Diğer bir ahlakları da; Allah-u Zülcelal’in takvasında bulunur ama hiçbir zaman bu hallerini açığa vurmazlardı. Ömer bin Abdülaziz (r.a) şöyle demiştir;


“Bir kişi takva olduğunu nasıl söyleyebilir? Kalbindekini nasıl dışa vurabilir?” Ebu Derda (ra)’de şöyle demiştir;


“Allah’ın takvası kale gibidir. Hem dünyada hem de ahirette insanı cefa ve azabtan muhafaza eder.”


Onlar, daima müslümanların ayıplarını, hata ve kusurlarını örterlerdi.

Onların bir ahlakı da; başkalarının kusurlarını bırakıp, kendi kusurları ile meşgul olmalarıdır. Mümin olan kişi, iki torbadan birisini önüne, diğerini arkasına asmalıdır.

Önde olan torbaya kendi kusurlarını, arkada olan torbaya da Mümin kardeşlerinin kusurlarını koymalıdır. Böylelikle daima kendi kusurlarını görüp onlarla meşgul olur ve bu kusurlarını düzeltebilmenin çarelerini arayabilir.

Aksi halde daima başkalarının kusurlarıyla meşgul olan kişi, kendi kusurlarını göremez. Bu hal ise o kişiyi helaka kadar götürür.

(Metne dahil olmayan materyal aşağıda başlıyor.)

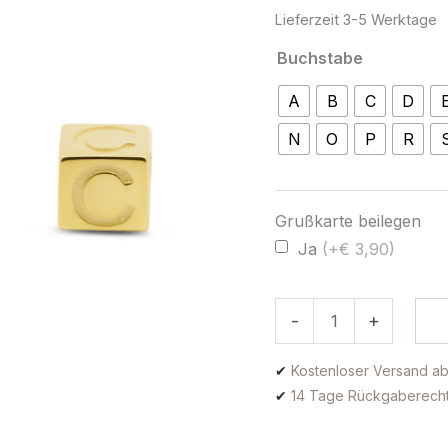
Gold
Lieferzeit
3-5 Werktage
Menge
Buchstabe
A
B
C
D
N
O
P
R
Grußkarte beilegen
Ja
(+€ 3,90)
-
+
✔
Kostenloser Versand ab
✔
14 Tage Rückgaberech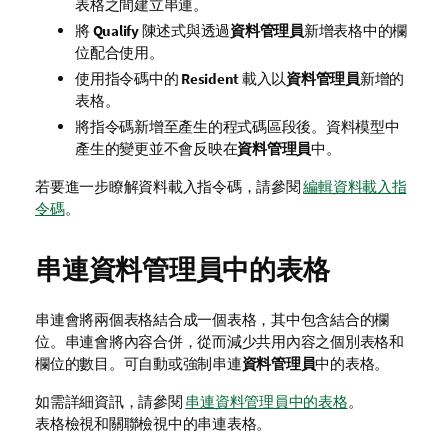
表格之間建立串連。
將
Qualify
陳述式與透過
資料管理員
新增表格中的欄
位配合使用。
使用指令碼中的
Resident
載入以
資料管理員
新增的
表格。
將指令碼新增至產生的程式碼區段後。資料模型中
產生的變更並不會反映在
資料管理員
中。
若要進一步瞭解資料載入指令碼，請參閱
編輯資料載入指
令碼
。
串連
資料管理員
中的表格
串連會將兩個表格結合成一個表格，其中包含結合的欄
位。串連會將內容合併，從而減少共用內容之個別表格和
欄位的數目。可自動或強制串連
資料管理員
中的表格。
如需詳細資訊，請參閱
串連資料管理員中的表格
。
表格檢視和關聯檢視中的串連表格。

Hz. Ömer (ra)’de demiştir ki;


“ Allah’ın rahmeti, bana ayıplarımı söyleyenin üzerine olsun” İnsanın daima kendi kusurlarını görmesi, hem kendisi için hem de diğer Mümin kardeşleri için, dünya ve ahirette en selametli yoldur. Çünkü kendi nefsinin kusurları ile meşgul olan kişi, başkalarını rahatsız etmez. Böylelikle hem dünya hem de ahiret insanlar için cennet olur.

Bir ahlakları da; insanlar kendilerine düşmanlık yapsalar dahi, hiç kimseye düşmanlık etmeyip, o kötülüğe iyilikle karşılık vermeleridir.

Onlar, Allah-u Zülcelal’in yanında yükseldikçe, daha fazla tevazu sahibi olurlardı.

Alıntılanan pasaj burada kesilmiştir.